- [Task brief]: Could you count the lines in the data that contain "Recovery"? Reply with the number only.

Saved entries:
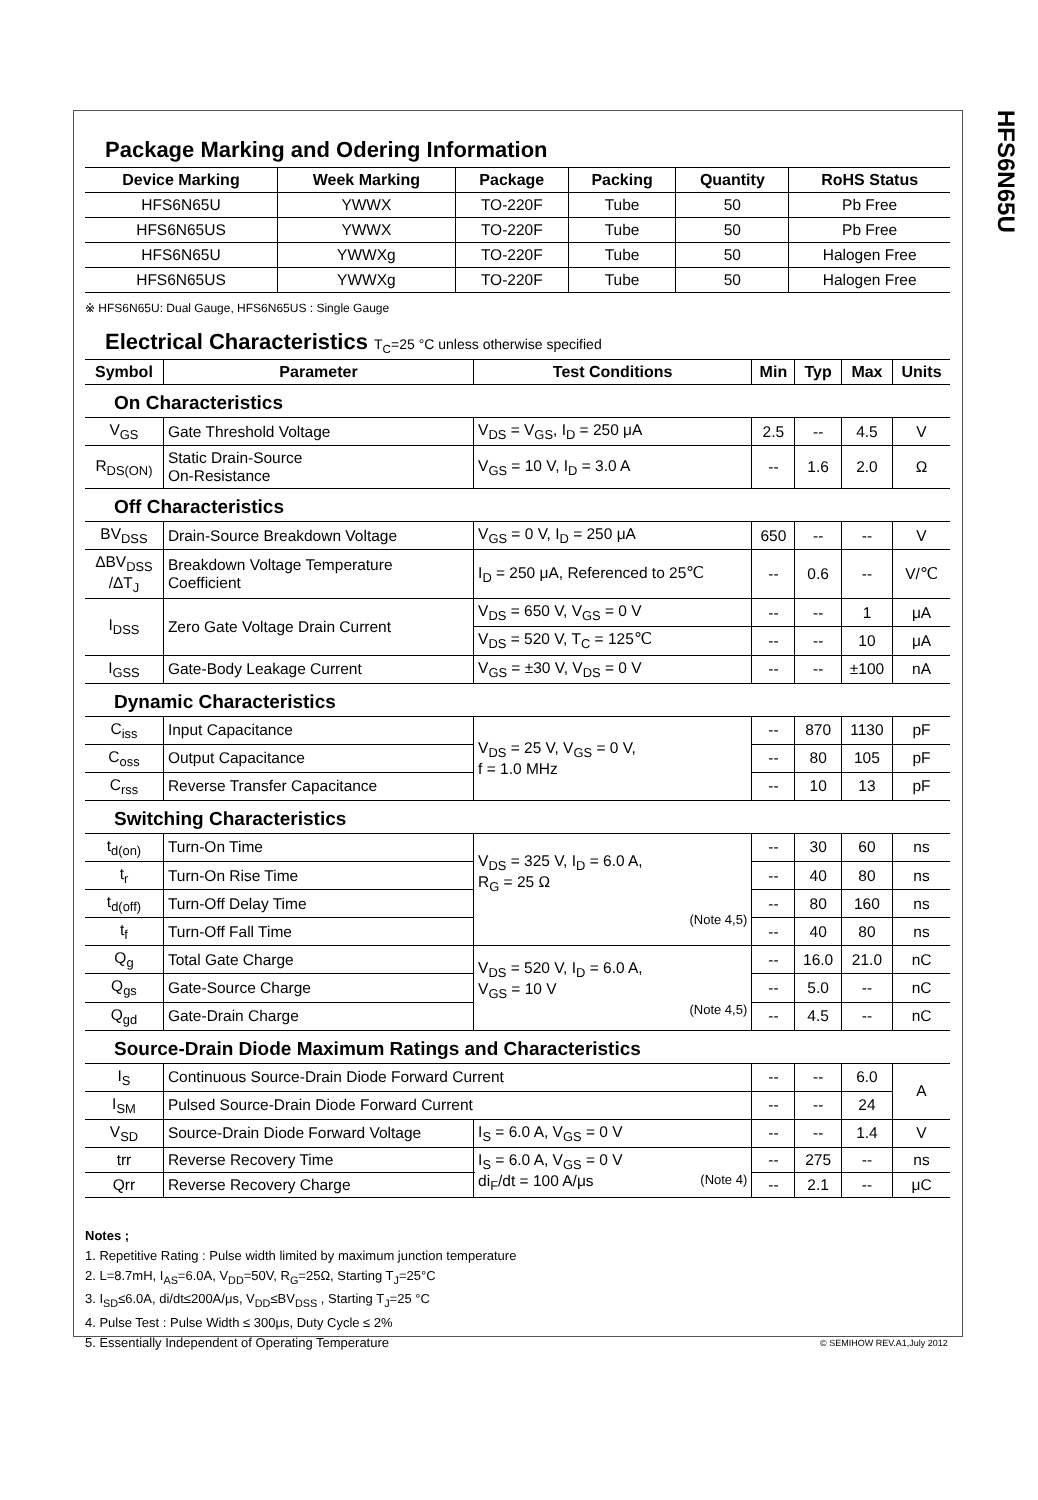HFS6N65U
Package Marking and Odering Information
| Device Marking | Week Marking | Package | Packing | Quantity | RoHS Status |
| --- | --- | --- | --- | --- | --- |
| HFS6N65U | YWWX | TO-220F | Tube | 50 | Pb Free |
| HFS6N65US | YWWX | TO-220F | Tube | 50 | Pb Free |
| HFS6N65U | YWWXg | TO-220F | Tube | 50 | Halogen Free |
| HFS6N65US | YWWXg | TO-220F | Tube | 50 | Halogen Free |
※ HFS6N65U: Dual Gauge, HFS6N65US : Single Gauge
Electrical Characteristics T<sub>C</sub>=25 °C unless otherwise specified
| Symbol | Parameter | Test Conditions | | Min | Typ | Max | Units |
| --- | --- | --- | --- | --- | --- | --- | --- |
| On Characteristics | | | | | | | |
| V<sub>GS</sub> | Gate Threshold Voltage | V<sub>DS</sub> = V<sub>GS</sub>, I<sub>D</sub> = 250 μA | | 2.5 | -- | 4.5 | V |
| R<sub>DS(ON)</sub> | Static Drain-Source On-Resistance | V<sub>GS</sub> = 10 V, I<sub>D</sub> = 3.0 A | | -- | 1.6 | 2.0 | Ω |
| Off Characteristics | | | | | | | |
| BV<sub>DSS</sub> | Drain-Source Breakdown Voltage | V<sub>GS</sub> = 0 V, I<sub>D</sub> = 250 μA | | 650 | -- | -- | V |
| ΔBV<sub>DSS</sub> /ΔT<sub>J</sub> | Breakdown Voltage Temperature Coefficient | I<sub>D</sub> = 250 μA, Referenced to 25℃ | | -- | 0.6 | -- | V/℃ |
| I<sub>DSS</sub> | Zero Gate Voltage Drain Current | V<sub>DS</sub> = 650 V, V<sub>GS</sub> = 0 V | | -- | -- | 1 | μA |
| | | V<sub>DS</sub> = 520 V, T<sub>C</sub> = 125℃ | | -- | -- | 10 | μA |
| I<sub>GSS</sub> | Gate-Body Leakage Current | V<sub>GS</sub> = ±30 V, V<sub>DS</sub> = 0 V | | -- | -- | ±100 | nA |
| Dynamic Characteristics | | | | | | | |
| C<sub>iss</sub> | Input Capacitance | V<sub>DS</sub> = 25 V, V<sub>GS</sub> = 0 V, f = 1.0 MHz | | -- | 870 | 1130 | pF |
| C<sub>oss</sub> | Output Capacitance | | | -- | 80 | 105 | pF |
| C<sub>rss</sub> | Reverse Transfer Capacitance | | | -- | 10 | 13 | pF |
| Switching Characteristics | | | | | | | |
| t<sub>d(on)</sub> | Turn-On Time | V<sub>DS</sub> = 325 V, I<sub>D</sub> = 6.0 A, R<sub>G</sub> = 25 Ω (Note 4,5) | | -- | 30 | 60 | ns |
| t<sub>r</sub> | Turn-On Rise Time | | | -- | 40 | 80 | ns |
| t<sub>d(off)</sub> | Turn-Off Delay Time | | | -- | 80 | 160 | ns |
| t<sub>f</sub> | Turn-Off Fall Time | | | -- | 40 | 80 | ns |
| Q<sub>g</sub> | Total Gate Charge | V<sub>DS</sub> = 520 V, I<sub>D</sub> = 6.0 A, V<sub>GS</sub> = 10 V (Note 4,5) | | -- | 16.0 | 21.0 | nC |
| Q<sub>gs</sub> | Gate-Source Charge | | | -- | 5.0 | -- | nC |
| Q<sub>gd</sub> | Gate-Drain Charge | | | -- | 4.5 | -- | nC |
| Source-Drain Diode Maximum Ratings and Characteristics | | | | | | | |
| I<sub>S</sub> | Continuous Source-Drain Diode Forward Current | | | -- | -- | 6.0 | A |
| I<sub>SM</sub> | Pulsed Source-Drain Diode Forward Current | | | -- | -- | 24 | |
| V<sub>SD</sub> | Source-Drain Diode Forward Voltage | | I<sub>S</sub> = 6.0 A, V<sub>GS</sub> = 0 V | -- | -- | 1.4 | V |
| trr | Reverse Recovery Time | | I<sub>S</sub> = 6.0 A, V<sub>GS</sub> = 0 V di<sub>F</sub>/dt = 100 A/μs (Note 4) | -- | 275 | -- | ns |
| Qrr | Reverse Recovery Charge | | | -- | 2.1 | -- | μC |
Notes ;
1. Repetitive Rating : Pulse width limited by maximum junction temperature
2. L=8.7mH, I<sub>AS</sub>=6.0A, V<sub>DD</sub>=50V, R<sub>G</sub>=25Ω, Starting T<sub>J</sub>=25°C
3. I<sub>SD</sub>≤6.0A, di/dt≤200A/μs, V<sub>DD</sub>≤BV<sub>DSS</sub> , Starting T<sub>J</sub>=25 °C
4. Pulse Test : Pulse Width ≤ 300μs, Duty Cycle ≤ 2%
5. Essentially Independent of Operating Temperature
© SEMIHOW REV.A1,July 2012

- [Answer box]: 2